For a long time I left the channels (scan-list) at 20Mhz by default, I chose one of the frequencies, I didn't touch the HT or the nv2 settings, such as tma, radius, nothing.
But as the years went by, I updated the customers' plans (competition was tightening in rural areas), and from the initial 02Mbps I'm now serving with 15Mbps... as a result, problems have arisen in the APs to hold the loads.
The busiest APs I have are an OmniTIK 5 with 27 clients hanging and a mANTBox 19s with 48 stations, so at peak times I saw a maximum of 15Mbps traffic on Tik5 and about 22Mbps on box19s and the latency was high and also a lot of lost packet.
So I guess it's time for the tweaks that gave me peace of mind on the phone on the weekends.
- Band/channel: Only-N 40/eC
- Scanlist: OmniTik (5100-5500 or 5300-5700) | mANTBox19s (5400-5900)

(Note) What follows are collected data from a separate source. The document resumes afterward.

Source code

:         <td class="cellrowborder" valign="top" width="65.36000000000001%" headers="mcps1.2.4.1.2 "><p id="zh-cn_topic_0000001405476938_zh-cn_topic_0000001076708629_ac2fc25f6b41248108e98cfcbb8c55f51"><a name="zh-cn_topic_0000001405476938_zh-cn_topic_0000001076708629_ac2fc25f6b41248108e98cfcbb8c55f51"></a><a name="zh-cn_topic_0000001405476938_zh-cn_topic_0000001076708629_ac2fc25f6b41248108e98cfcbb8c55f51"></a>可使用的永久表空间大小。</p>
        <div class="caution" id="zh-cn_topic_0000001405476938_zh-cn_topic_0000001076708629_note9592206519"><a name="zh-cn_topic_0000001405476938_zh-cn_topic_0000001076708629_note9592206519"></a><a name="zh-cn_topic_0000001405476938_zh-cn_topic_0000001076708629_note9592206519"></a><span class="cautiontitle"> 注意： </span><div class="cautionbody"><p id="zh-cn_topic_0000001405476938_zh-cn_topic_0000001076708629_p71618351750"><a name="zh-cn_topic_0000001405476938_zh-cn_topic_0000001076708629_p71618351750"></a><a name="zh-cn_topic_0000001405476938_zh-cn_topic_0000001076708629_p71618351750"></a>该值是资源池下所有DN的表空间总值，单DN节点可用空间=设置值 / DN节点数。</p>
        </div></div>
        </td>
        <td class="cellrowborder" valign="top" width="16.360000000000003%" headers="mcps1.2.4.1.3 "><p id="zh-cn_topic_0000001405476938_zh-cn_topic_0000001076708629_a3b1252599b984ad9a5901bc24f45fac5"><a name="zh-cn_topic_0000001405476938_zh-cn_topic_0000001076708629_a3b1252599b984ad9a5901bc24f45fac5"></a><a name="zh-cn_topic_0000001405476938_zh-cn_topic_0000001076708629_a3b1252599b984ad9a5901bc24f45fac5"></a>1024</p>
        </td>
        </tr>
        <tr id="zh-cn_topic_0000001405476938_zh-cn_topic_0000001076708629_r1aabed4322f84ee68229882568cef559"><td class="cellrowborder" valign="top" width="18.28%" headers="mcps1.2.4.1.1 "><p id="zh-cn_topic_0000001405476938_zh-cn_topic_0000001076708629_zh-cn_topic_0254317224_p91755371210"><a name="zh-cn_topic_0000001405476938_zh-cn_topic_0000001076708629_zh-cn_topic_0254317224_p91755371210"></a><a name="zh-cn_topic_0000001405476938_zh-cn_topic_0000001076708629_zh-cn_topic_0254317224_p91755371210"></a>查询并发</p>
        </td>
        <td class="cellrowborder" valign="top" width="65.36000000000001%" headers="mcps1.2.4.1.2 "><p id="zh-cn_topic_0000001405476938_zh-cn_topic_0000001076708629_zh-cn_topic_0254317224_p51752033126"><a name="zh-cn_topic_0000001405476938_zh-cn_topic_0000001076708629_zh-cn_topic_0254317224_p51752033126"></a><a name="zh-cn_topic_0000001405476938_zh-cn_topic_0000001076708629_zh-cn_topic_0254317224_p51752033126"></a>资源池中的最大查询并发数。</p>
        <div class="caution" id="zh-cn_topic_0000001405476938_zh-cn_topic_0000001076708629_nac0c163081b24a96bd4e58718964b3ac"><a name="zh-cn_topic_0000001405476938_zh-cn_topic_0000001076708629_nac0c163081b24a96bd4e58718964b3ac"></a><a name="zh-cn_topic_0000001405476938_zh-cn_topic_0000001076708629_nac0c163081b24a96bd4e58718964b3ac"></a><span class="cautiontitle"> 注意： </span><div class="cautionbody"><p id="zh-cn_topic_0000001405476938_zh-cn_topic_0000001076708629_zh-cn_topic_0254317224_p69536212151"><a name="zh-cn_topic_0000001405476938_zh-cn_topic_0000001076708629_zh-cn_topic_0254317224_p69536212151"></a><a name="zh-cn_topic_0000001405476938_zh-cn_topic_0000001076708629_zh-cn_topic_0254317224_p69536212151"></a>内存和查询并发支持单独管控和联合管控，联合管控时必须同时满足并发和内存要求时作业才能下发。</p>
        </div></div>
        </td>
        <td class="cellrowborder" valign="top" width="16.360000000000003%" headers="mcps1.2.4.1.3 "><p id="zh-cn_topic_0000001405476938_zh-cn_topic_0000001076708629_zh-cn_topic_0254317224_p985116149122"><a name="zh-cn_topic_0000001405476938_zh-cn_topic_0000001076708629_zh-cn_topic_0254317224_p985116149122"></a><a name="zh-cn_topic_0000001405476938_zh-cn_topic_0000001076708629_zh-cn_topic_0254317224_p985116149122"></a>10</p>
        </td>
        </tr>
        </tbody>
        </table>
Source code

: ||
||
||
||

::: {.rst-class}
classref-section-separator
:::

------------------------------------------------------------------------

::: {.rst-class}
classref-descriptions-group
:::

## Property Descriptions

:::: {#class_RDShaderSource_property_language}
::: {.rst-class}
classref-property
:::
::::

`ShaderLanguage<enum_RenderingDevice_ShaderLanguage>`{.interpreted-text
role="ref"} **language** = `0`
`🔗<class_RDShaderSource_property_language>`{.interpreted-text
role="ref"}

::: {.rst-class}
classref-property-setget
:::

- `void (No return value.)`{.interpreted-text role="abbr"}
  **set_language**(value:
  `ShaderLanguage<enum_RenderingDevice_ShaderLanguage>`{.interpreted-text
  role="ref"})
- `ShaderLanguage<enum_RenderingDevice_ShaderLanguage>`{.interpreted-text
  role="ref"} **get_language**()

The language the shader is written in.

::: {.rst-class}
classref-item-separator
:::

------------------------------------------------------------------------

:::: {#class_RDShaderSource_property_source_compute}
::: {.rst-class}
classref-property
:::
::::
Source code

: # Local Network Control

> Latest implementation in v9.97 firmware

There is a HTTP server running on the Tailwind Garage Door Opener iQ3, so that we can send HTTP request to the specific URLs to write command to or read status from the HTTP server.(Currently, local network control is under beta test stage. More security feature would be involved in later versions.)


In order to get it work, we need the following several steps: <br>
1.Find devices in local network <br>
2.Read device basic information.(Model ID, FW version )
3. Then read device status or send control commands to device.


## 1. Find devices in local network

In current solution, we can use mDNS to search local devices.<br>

- obviously NV2, in superchannel with no-country
- configure the gain both on the AP and on the stations, it will help A LOT to stabilize the connection
- Data-rates left in default
And now in NV2 the settings that gave great results for me.
- TDMA: 2ms (1 and 3 were not very stable)
- Radius: if you have any antenna in particular giving packet loss, while all others don't, put a maximum of 12 instead of 10, 15 for me was not stable
- dynamic downlink with ratio 75
- most importantly: put QoS in frame-priority and increase the Queue, for me, my mantbox with 48 stations was at 8 (max).

The results for me for peak hour traffic are (borderRB>station) 8-25ms (in normal operation) and 35-95ms (when maxed out traffic) maximum 60Mbps for OmniTik5 with 27 stations and ~75Mbps for mANTBox19s with 48 stations.